- The poster for UFC 127: Penn vs. Fitch
- Promotion: Ultimate Fighting Championship
- Date: February 27, 2011
- Venue: Acer Arena
- City: Sydney, Australia
- Attendance: 18,186
- Total gate: $3,500,000
- Buyrate: 260,000

Event chronology
| UFC 126: Silva vs. Belfort | UFC 127: Penn vs. Fitch | UFC Live: Sanchez vs. Kampmann |

= UFC 127 =

UFC mixed martial arts event in 2011

UFC 127: Penn vs. Fitch was a mixed martial arts event held by the Ultimate Fighting Championship on Sunday, February 27, 2011, at Acer Arena in Sydney, Australia. Due to the time zone difference it aired live on Saturday, February 26 in North America. This was the second UFC event held in Sydney, following the sold-out UFC 110 in 2010.

==Background==
Tickets for UFC Fight Club members went on sale on 14 December 2010. UFC 127 sold out moments after going on public sale on 16 December 2010, selling faster than tickets for UFC 110, and making it the fastest-selling event, along with UFC 115, in UFC history.
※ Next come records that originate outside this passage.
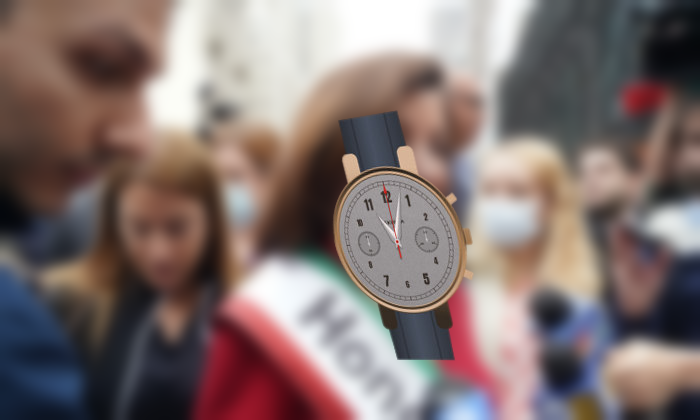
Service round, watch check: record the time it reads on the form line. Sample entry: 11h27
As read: 11h03
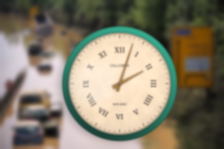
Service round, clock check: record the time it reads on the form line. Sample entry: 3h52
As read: 2h03
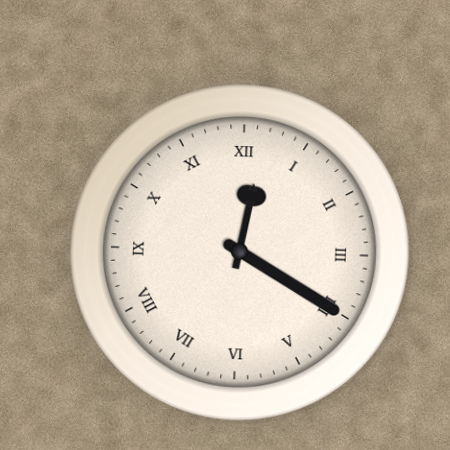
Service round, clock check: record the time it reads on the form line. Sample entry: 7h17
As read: 12h20
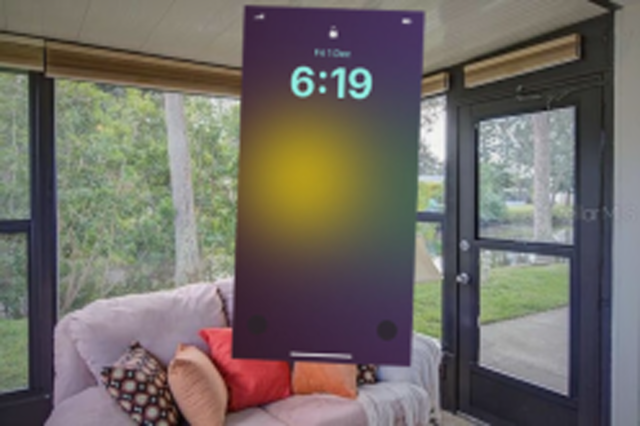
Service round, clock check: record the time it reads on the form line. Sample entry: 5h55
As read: 6h19
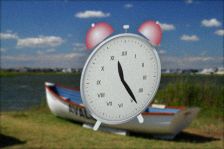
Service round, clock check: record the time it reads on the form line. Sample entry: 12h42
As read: 11h24
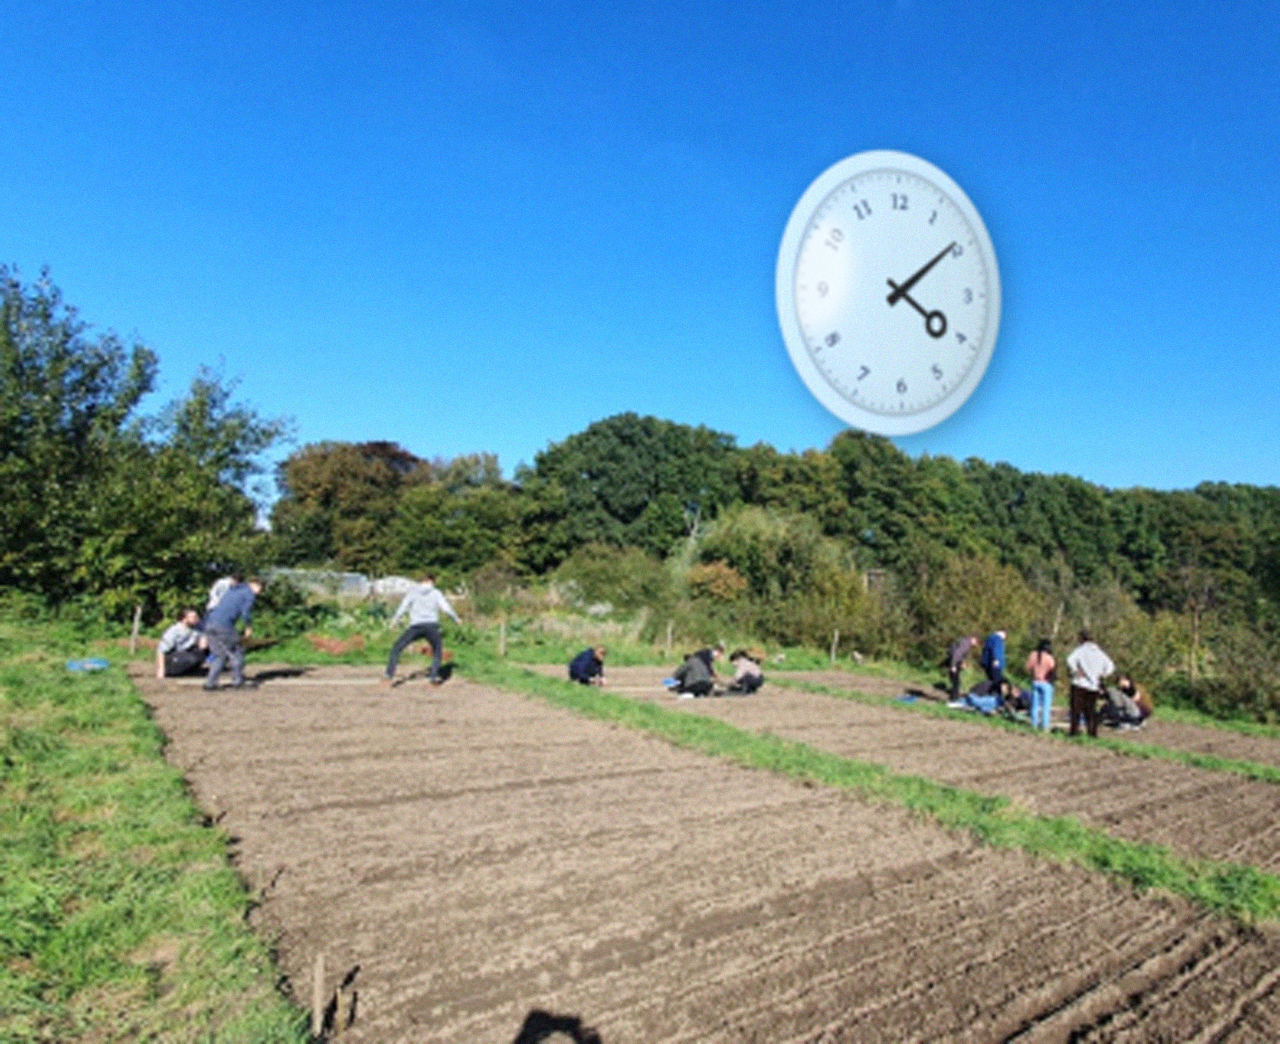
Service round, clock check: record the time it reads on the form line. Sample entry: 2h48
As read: 4h09
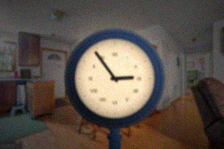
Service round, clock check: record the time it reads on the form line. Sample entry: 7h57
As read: 2h54
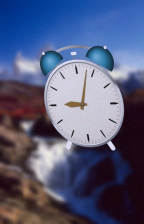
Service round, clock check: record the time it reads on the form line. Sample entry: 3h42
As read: 9h03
ESPN UK aired the Ross Pearson vs. Spencer Fisher fight, which was confirmed by Jon Anik on MMA Live. Ion Television aired the Pearson vs. Fisher, Te-Huna vs. Gustafsson and Ring vs. Fukuda preliminary bouts, while the Perosh vs. Blackledge and Zhang vs. Rheinhardt preliminary bouts were streamed on the UFC's official Facebook page.

On 9 February, it was announced that a knee injury had forced Carlos Condit out of his bout with Chris Lytle. Condit was replaced by promotional newcomer Brian Ebersole.

==Bonus awards==
The following fighters received $75,000 bonuses.